Thanks - useful reference points

John Stokdyk | | Permalink

Thanks Chris, this is a really useful clarification that I'll point to from elsewhere on the site. Regardless of the actual parameters of the definitions, I detest the industry's lazy use of the "SME" label. How many companies think of themselves as SMEs? Many of them might consider themselves small businesses (depending on criteria), but very, very rarely do people pin TLAs to their lapels as a badge of identity.

Use the acronym in internal marketing presentations if you must, but the first lesson of marketing is to put yourself in the customer's shoes and speak to them in terms they identify with. "Fast growing software house"/"Mature professional services firm" are definitions that more people are likely to respond to - even if they take up more room on the page.
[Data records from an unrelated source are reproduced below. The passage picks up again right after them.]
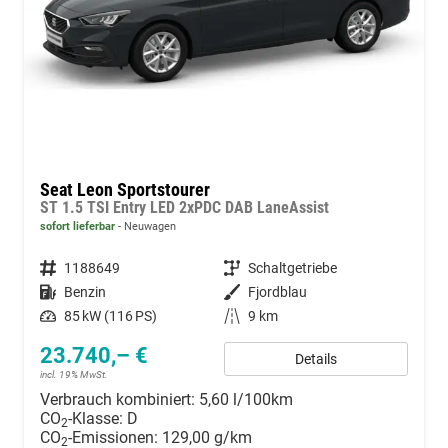
Seat Leon Sportstourer
ST 1.5 TSI Entry LED 2xPDC DAB LaneAssist
sofort lieferbar
Neuwagen
Fahrzeugnummer
1188649
Getriebe
Schaltgetriebe
Kraftstoff
Benzin
Außenfarbe
Fjordblau
Leistung
85 kW (116 PS)
Kilometerstand
9 km
23.740,– €
Details
incl. 19% MwSt.
Verbrauch kombiniert:
5,60 l/100km
CO
-Klasse:
D
2
CO
-Emissionen:
129,00 g/km
2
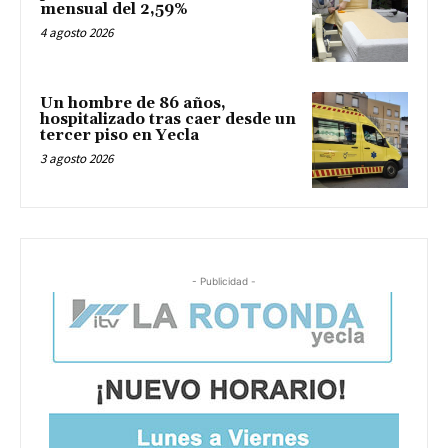
mensual del 2,59%
4 agosto 2026
Un hombre de 86 años,
hospitalizado tras caer desde un
tercer piso en Yecla
3 agosto 2026
- Publicidad -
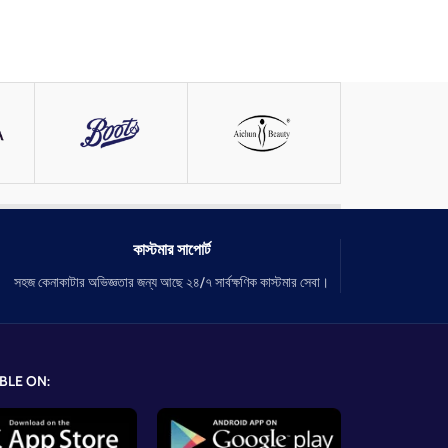
কাস্টমার সাপোর্ট
সহজ কেনাকাটার অভিজ্ঞতার জন্য আছে ২৪/৭ সার্বক্ষণিক কাস্টমার সেবা।
BLE ON:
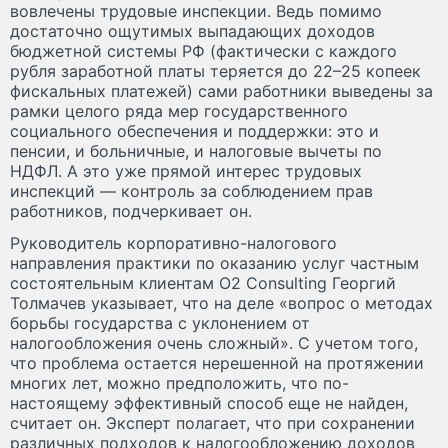
вовлечены трудовые инспекции. Ведь помимо
достаточно ощутимых выпадающих доходов
бюджетной системы РФ (фактически с каждого
рубля заработной платы теряется до 22–25 копеек
фискальных платежей) сами работники выведены за
рамки целого ряда мер государственного
социального обеспечения и поддержки: это и
пенсии, и больничные, и налоговые вычеты по
НДФЛ. А это уже прямой интерес трудовых
инспекций — контроль за соблюдением прав
работников, подчеркивает он.
Руководитель корпоративно-налогового
направления практики по оказанию услуг частным
состоятельным клиентам O2 Consulting Георгий
Толмачев указывает, что на деле «вопрос о методах
борьбы государства с уклонением от
налогообложения очень сложный». С учетом того,
что проблема остается нерешенной на протяжении
многих лет, можно предположить, что по-
настоящему эффективный способ еще не найден,
считает он. Эксперт полагает, что при сохранении
различных подходов к налогообложению доходов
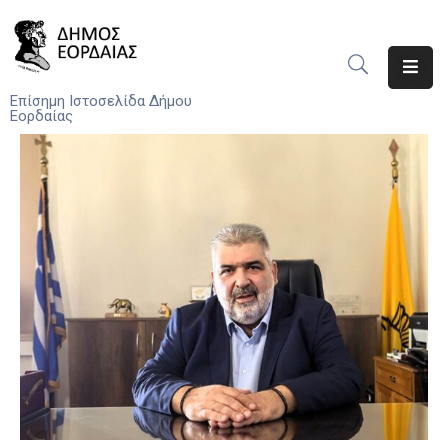
Αρχική
Επίσημη Ιστοσελίδα Δήμου
Εορδαίας
Ο
Δήμος
Νέα
Υπηρεσίες
Του
Δήμου
Προσκλήσεις
Αποφάσεις
Τηλέφωνα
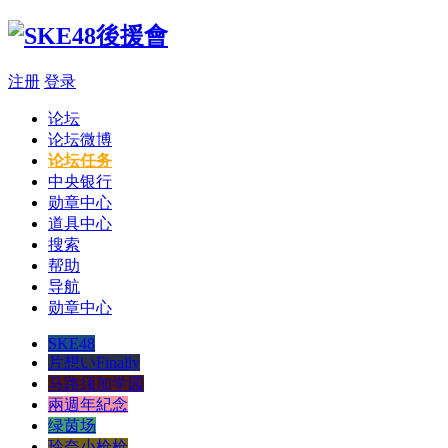
注册
登录
论坛
论坛微博
论坛任务
中央银行
勋章中心
道具中心
搜索
帮助
导航
勋章中心
SKE48
片想いFinally
马路须加学园
兩週年紀念
绿茵场
玲奈小枪枪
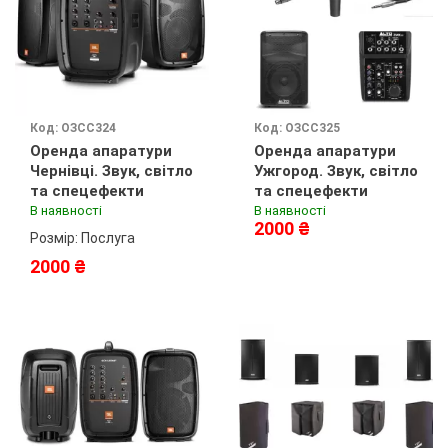
Код: ОЗСС324
Код: ОЗСС325
Оренда апаратури
Оренда апаратури
Чернівці. Звук, світло
Ужгород. Звук, світло
та спецефекти
та спецефекти
В наявності
В наявності
2000 ₴
Розмір: Послуга
2000 ₴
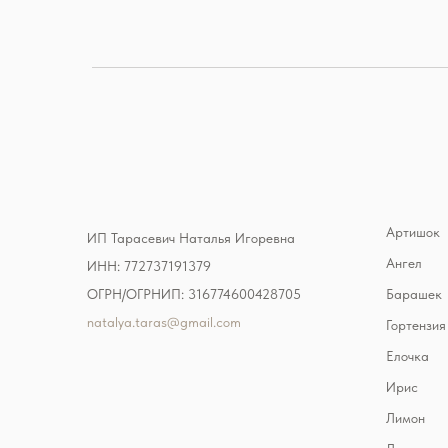
Артишок
ИП Тарасевич Наталья Игоревна
Ангел
ИНН: 772737191379
ОГРН/ОГРНИП: 316774600428705
Барашек
natalya.taras@gmail.com
Гортензия
Елочка
Ирис
Лимон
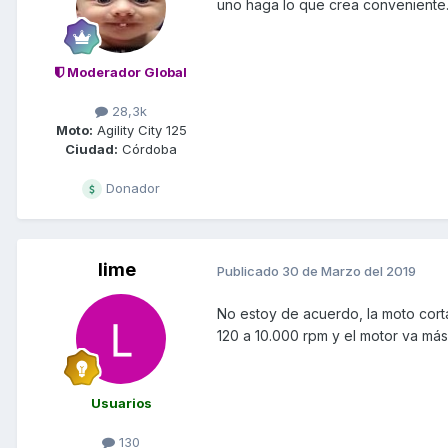
uno haga lo que crea conveniente
Moderador Global
28,3k
Moto:
Agility City 125
Ciudad:
Córdoba
Donador
lime
Publicado
30 de Marzo del 2019
No estoy de acuerdo, la moto cort
120 a 10.000 rpm y el motor va más 
Usuarios
130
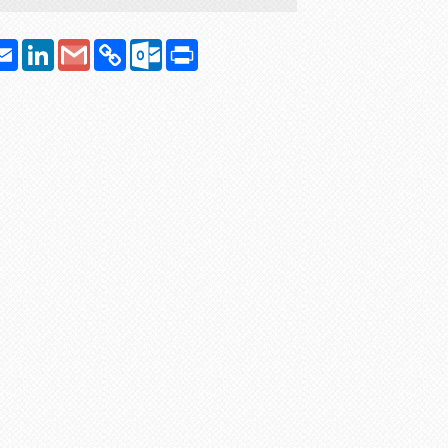
atsApp
Email
LinkedIn
Google
Copy
Outlook.com
Print
Gmail
Link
Now I've got that off my chest, the very conundrum you pointed out struck me when I was editing the K2/SAP material, which does relfect SAP's definition of "SME" (ie, pretty substantial organisations to the likes of you and me).

One marketing truism that I used to subscribe to was that technologies (BI, ERP, mobile phones) started off at the corporate level and filtered down to the small business market as take-up increased and prices fell. I think the Cloud has subverted that dynamic, but we're so caught up in the turbulence that it isn't clear how the pattern will play out.

challisc's picture

A year on, I'm still looking

challisc | | Permalink

A year on, I'm still looking for a sensible term to describe a business in the 10k-500k Euro/Sterling range, i.e. the whole mid-market as above. "Mid-market" and "mid-range" refers more to the type of software than the business itself. "Medium" is officially only up to 50 million euros. Any suggestions to describe businesses in the whole mid-market?

And any suggestions for businesses under the VAT flat rate scheme limit, other than "Sub-micro" or "Nano"?